═════ TEXTE SOURCE ═════
Le projet Iceworm devait être un système de tunnels de 4 000 kilomètres de long, utilisé pour déployer jusqu’à 600 missiles nucléaires, qui pourraient atteindre l’Union soviétique en cas de guerre nucléaire.
La base aérienne de Thulé existe toujours et des bombardiers stratégiques dotés d’armes nucléaires continuent d’y faire étape. Le radar AN/FRS-132, capable de détecter les missiles balistiques intercontinentaux à une distance de 5 000 kilomètres, fonctionne toujours comme un élément du système de défense antimissiles américain.
Il y a aujourd’hui trois fois plus de personnels américains au Groenland que d’habitants groenlandais…
Le Groenland dans les enjeux stratégiques contemporains
Bien que 86 % de l’île soit recouverte d’une épaisse couche de glace, et même si les autorités locales ont interdit aux entreprises étrangères de procéder à de nouvelles extractions pour des raisons environnementales, les États-Unis lorgnent sur les ressources naturelles souterraines du Groenland qui sont concentrées dans les zones côtières (combustibles fossiles, or, cuivre, zinc, molybdène, plomb).
Le Pentagone souhaite y entretenir la présence de son système antimissiles et de réplique nucléaire à l’instar de ce qui a été fait en Alaska.
Un peu plus loin, la route maritime du Nord dans l’Arctique est en train de devenir rapidement un passage commercial mondial important et une alternative aux autres corridors maritimes tels que les canaux de Suez et de Panama. Cette route passant par l’océan Arctique permet aux navires russes de gagner jusqu’à 30 % de temps par rapport à la route passant par le canal de Suez, sans parler de la réduction de la consommation de carburant. Et il n’y a pas de pirates dans l’Arctique.
Les expéditions de marchandises en provenance de Russie via l’Arctique battent un record : le transit de marchandises le long de la route maritime du Nord a atteint en 2023 un volume de 2,1 millions de tonnes. En mer de Sibérie orientale, les brise-glaces russes ouvrent la voie à des caravanes de pétroliers livrant des matières premières des ports de la Baltique à la Chine le long de la route maritime du Nord.
═════
▸ **EXERCICES**
1. Répondez à ces questions d'après le texte sur le Groenland, chacune en une courte phrase.
(a) Quelle part de l'île est recouverte d'une épaisse couche de glace ?
(b) À quelle distance le radar AN/FRS-132 peut-il détecter les missiles balistiques intercontinentaux ?
(c) Quel volume de marchandises a transité le long de la route maritime du Nord en 2023 ?
2. Indiquez si chacune de ces affirmations s'accorde avec le texte sur le Groenland. Répondez par oui ou non, puis citez les mots du texte qui en décident.
(a) Le projet Iceworm devait permettre de déployer jusqu'à 600 missiles nucléaires.
(b) La base aérienne de Thulé a cessé d'exister.
(c) Les autorités locales ont autorisé les entreprises étrangères à procéder à de nouvelles extractions.
3. Prolongez le texte sur le Groenland et la route maritime du Nord à partir de sa dernière phrase.
Les enregistrements ne servent à rien ici.
═════ DONNÉES ENREGISTRÉES ═════
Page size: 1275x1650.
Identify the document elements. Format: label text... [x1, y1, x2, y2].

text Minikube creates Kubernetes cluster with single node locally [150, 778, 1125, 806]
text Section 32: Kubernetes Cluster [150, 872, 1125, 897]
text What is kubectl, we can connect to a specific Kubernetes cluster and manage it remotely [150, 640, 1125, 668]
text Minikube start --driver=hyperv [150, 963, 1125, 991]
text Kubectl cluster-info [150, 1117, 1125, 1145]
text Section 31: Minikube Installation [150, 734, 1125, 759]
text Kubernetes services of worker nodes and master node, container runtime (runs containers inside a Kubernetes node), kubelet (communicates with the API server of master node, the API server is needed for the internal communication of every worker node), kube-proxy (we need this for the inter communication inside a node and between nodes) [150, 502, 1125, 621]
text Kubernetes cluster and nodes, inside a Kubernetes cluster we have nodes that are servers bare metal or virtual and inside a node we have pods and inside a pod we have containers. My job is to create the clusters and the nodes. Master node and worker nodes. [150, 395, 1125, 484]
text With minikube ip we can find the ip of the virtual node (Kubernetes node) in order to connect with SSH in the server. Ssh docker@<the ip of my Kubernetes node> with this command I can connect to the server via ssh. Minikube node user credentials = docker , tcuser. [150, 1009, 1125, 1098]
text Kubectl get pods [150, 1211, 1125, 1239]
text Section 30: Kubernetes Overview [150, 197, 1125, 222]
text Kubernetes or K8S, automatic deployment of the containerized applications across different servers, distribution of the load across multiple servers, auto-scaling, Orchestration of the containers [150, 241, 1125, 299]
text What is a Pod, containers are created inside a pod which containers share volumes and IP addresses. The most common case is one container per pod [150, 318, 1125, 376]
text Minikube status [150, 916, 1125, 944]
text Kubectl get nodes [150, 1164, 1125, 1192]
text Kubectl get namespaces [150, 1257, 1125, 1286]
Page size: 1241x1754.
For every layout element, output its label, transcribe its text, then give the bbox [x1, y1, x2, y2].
═════
▸ **RÉPONSES DANS L'ORDRE**
1.
(a) 86 % de l'île est recouverte d'une épaisse couche de glace.
(b) Il peut les détecter à une distance de 5 000 kilomètres.
(c) Le volume a atteint 2,1 millions de tonnes.

2.
(a) Oui : « utilisé pour déployer jusqu’à 600 missiles nucléaires ».
(b) Non : « La base aérienne de Thulé existe toujours ».
(c) Non : « les autorités locales ont interdit aux entreprises étrangères de procéder à de nouvelles extractions ».

3.
Le Groenland constituent alors un excellent tremplin pour disputer le secteur arctique aux Russes. D’ailleurs, le Pentagone a testé avec succès les satellites Starlink dans l’Arctique. Les tests ont duré 9 mois et ont montré que le réseau de terminaux portables était « fiable et puissant » même par vent très fort et par températures extrêmement froides. Le commandement de l’armée américaine espère ainsi que la technologie fournie par Musk aidera les Américains à rivaliser avec la Russie et la Chine qui s’activent dans la région.
Dans ce jeu, le tout petit Danemark totalement intégré à l’UE et à l’OTAN, qui ne représente rien militairement (il s’est par exemple délesté de la totalité de ses munitions d’artillerie au profit de l’Ukraine…), et qui travaille à faire disparaître son secteur agricole (premier pays au monde à introduire une taxe carbone sur sa propre agriculture et son propre élevage…), a bien peu de chance d’impressionner les États-Unis pour résister aux prétentions trumpiennes.
Quant aux habitants, si les 56 000 Groenlandais ont bien remarqué ce qu’il y a de pourri au royaume du Danemark, aujourd’hui ils se souviennent peut-être du sort qui fut réservé aux autochtones d’Amérique par les pionniers anglo-saxons protestants… En effet, alors qu’il étaient plus de 68 % en 2019 à être favorables à prendre leur indépendance, maintenant, après les saillies revendicatrices de Trump sur leur terre, ils préfèrent le Danemark aux griffes Yankee : seuls 6 % d’entre eux sont favorables à ce que leur pays semi-autonome se sépare du Danemark pour rejoindre les États-Unis, et ils sont 45 % a estimé que l’attention du président des États-Unis menace leur pays..
Et sinon, les autorités de l’Union européenne et les États membres comptent-ils venir sérieusement à la rescousse du Danemark qui assure encore un reste de souveraineté sur ce territoire offrant des intérêts géo-économico-stratégiques qui n’échappent pas au prédateur Yankee ? Voire, pourquoi pas – il n’est pas interdit de rêver – en chasser les hommes du Pentagone pour y établir une présence qui réinsèrerait l’Europe au sein du grand jeu des puissances mondiales qui s’agitent dans la zone ?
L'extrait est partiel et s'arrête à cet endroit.